Background: To systematically review all cases of orofacial granulomatosis (OFG) and evaluate the association between OFG and Crohn disease (CD).

Summary: This review was conducted according to PRISMA guidelines and a search of the PubMed, MEDLINE, and Embase databases, and the Cochrane Library in March 2020, using keywords and MeSH terms associated with "orofacial granulomatosis," "Crohn disease," and their variants, with no language restrictions and across all age groups. All relevant articles were accessed in full text. Single case reports and articles on sarcoidosis, allergy, ulcerative colitis, and infectious diseases were excluded from the analysis.

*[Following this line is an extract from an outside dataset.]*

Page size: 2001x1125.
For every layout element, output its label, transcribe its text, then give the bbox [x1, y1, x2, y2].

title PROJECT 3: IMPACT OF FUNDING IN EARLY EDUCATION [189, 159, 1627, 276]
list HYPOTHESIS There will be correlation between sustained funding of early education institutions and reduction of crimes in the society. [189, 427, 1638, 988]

Results: We retrieved 507 reports on OFG. The mean age at onset was 23.3 years (range 2-89 years). A total of 240 (47.3%) females and 267 (52.6%) males were included. CD was present in 93 children aged <16 years (68.3%) and in 43 adults (31.9%). In most cases, the OFG appeared before the CD. The most common clinical manifestations were intraoral mucosa abnormalities (n = 251; 49.5%), lower-lip swelling (n = 249; 49.1%), upper-lip swelling (n = 227; 44.7%), and gingivae (n = 193; 38.7%). Patients with concurrent CD were more likely to experience involvement of the buccal sulcus. Key Messages: OFG presents primarily as a solo entity. The OFG that was associated with CD was present in 93 children aged under 16 years (68.3%) and in 43 adults (31.9%). Childhood onset of OFG carries with it a higher risk of developing CD.

Keywords: Crohn disease; Facial paralysis; Granulomatosis, orofacial; Orofacial granulomatosis; Tongue, fissured.